→ Fragmento
# # # # #

Muchas veces, pensé que padecía un clásico temor al compromiso, pero sabía que era más complicado. Me estaba resistiendo a algo más grande que nuestra relación individual, y mi resistencia era política.

Un día antes de enviarle a Malcolm el correo electrónico en el que le decía que quería que termináramos, me encontré con un término en línea: poliamoroso soltero. Describía a una persona que está involucrada románticamente con muchas personas, pero no busca un compromiso con ninguna. La diferencia entre esto y salir en citas casuales es que la persona no está buscando pareja, y no se espera que la relación escale a compromisos a largo plazo, como el matrimonio o los hijos. Todavía más importante, la relación no se considera una pérdida de tiempo ni carece de importancia por no llevar a ninguna de esas cosas.

En aquel entonces, no me sentía cómoda identificándome como poliamorosa. Mi deseo de algo no tradicional era una fuente de vergüenza y cuestionamientos. Pero, por primera vez, en la vasta literatura sobre el amor, me sentí vista. Me gustó que el poliamoroso soltero apreciara y priorizara la autonomía y la conservación de sí mismo, y me pareció liberador su rechazo de los modelos tradicionales del amor romántico.

Cuando Malcolm y yo les contamos por primera vez a nuestros amigos y familiares sobre nuestra relación abierta, nos topamos con ataques verbales y generalizaciones repugnantes, entre ellas que era “algo que no hacen los negros”. Mucho tiempo después, me di cuenta de que consideraban nuestro arreglo como un ataque personal a una institución en la que creían. De alguna manera, este ataque era la rebelión que yo había estado buscando.

# # # # #

→ Extractos de datos
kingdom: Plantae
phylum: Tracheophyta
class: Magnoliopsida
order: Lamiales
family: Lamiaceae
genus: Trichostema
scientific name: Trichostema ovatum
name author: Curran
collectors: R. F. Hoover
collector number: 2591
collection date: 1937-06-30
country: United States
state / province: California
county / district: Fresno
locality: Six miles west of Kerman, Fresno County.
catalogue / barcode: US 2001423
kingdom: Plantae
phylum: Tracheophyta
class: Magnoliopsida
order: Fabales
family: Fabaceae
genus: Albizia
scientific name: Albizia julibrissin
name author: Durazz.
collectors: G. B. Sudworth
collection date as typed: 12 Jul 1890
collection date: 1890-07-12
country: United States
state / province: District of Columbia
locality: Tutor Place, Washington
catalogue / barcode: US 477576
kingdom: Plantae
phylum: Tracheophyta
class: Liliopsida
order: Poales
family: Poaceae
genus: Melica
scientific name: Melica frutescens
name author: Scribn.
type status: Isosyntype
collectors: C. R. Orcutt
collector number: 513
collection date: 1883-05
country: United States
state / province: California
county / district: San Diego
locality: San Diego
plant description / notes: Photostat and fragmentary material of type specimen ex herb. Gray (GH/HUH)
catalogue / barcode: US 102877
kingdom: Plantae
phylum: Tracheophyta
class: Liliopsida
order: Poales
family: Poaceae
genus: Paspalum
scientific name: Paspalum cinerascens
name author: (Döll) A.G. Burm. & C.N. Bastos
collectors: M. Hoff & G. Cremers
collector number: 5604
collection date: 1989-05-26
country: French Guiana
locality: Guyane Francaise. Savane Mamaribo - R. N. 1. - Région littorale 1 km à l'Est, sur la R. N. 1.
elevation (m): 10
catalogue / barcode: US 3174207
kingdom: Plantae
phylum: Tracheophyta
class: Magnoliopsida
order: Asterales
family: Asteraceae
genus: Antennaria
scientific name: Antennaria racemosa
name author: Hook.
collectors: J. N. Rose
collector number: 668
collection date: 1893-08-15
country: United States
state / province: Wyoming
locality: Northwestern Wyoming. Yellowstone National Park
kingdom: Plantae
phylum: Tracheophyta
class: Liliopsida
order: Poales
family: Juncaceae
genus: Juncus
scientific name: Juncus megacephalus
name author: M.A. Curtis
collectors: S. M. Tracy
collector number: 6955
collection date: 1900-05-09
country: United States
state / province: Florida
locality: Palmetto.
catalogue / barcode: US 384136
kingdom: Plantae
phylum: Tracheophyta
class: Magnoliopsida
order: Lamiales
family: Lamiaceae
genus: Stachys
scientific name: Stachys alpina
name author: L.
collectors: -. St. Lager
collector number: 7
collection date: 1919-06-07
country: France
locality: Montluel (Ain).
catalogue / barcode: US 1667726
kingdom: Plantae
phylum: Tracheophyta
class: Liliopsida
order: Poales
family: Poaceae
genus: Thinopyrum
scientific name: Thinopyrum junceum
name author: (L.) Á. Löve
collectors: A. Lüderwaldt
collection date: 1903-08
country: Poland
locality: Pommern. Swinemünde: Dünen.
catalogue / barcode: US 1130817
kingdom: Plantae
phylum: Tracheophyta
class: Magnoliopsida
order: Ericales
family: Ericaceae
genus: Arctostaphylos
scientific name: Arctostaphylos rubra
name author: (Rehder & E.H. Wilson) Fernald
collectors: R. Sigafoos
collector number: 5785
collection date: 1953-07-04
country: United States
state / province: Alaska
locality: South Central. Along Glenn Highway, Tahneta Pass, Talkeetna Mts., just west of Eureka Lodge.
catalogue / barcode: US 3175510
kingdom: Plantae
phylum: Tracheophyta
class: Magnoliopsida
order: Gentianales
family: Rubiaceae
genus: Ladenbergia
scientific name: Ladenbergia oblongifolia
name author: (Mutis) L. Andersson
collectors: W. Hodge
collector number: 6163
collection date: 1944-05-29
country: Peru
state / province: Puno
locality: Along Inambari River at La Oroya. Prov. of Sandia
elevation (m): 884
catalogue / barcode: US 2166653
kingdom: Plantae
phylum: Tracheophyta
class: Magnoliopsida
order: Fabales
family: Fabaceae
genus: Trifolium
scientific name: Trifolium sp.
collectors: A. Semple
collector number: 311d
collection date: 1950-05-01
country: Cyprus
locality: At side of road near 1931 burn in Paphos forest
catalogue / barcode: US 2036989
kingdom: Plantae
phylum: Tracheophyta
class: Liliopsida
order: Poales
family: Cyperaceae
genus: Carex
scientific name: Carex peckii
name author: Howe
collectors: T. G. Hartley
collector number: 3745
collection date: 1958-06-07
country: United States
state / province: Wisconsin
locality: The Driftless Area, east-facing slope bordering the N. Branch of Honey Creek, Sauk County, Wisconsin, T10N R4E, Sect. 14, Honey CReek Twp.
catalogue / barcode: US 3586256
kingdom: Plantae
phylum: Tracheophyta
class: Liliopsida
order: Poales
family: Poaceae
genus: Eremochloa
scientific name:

# # # # #

→ Tu objetivo
¿Puedes copiar completo el fragmento sobre el poliamor soltero, sin alterar una sola palabra?

→ Solución
Muchas veces, pensé que padecía un clásico temor al compromiso, pero sabía que era más complicado. Me estaba resistiendo a algo más grande que nuestra relación individual, y mi resistencia era política.

Un día antes de enviarle a Malcolm el correo electrónico en el que le decía que quería que termináramos, me encontré con un término en línea: poliamoroso soltero. Describía a una persona que está involucrada románticamente con muchas personas, pero no busca un compromiso con ninguna. La diferencia entre esto y salir en citas casuales es que la persona no está buscando pareja, y no se espera que la relación escale a compromisos a largo plazo, como el matrimonio o los hijos. Todavía más importante, la relación no se considera una pérdida de tiempo ni carece de importancia por no llevar a ninguna de esas cosas.

En aquel entonces, no me sentía cómoda identificándome como poliamorosa. Mi deseo de algo no tradicional era una fuente de vergüenza y cuestionamientos. Pero, por primera vez, en la vasta literatura sobre el amor, me sentí vista. Me gustó que el poliamoroso soltero apreciara y priorizara la autonomía y la conservación de sí mismo, y me pareció liberador su rechazo de los modelos tradicionales del amor romántico.

Cuando Malcolm y yo les contamos por primera vez a nuestros amigos y familiares sobre nuestra relación abierta, nos topamos con ataques verbales y generalizaciones repugnantes, entre ellas que era “algo que no hacen los negros”. Mucho tiempo después, me di cuenta de que consideraban nuestro arreglo como un ataque personal a una institución en la que creían. De alguna manera, este ataque era la rebelión que yo había estado buscando.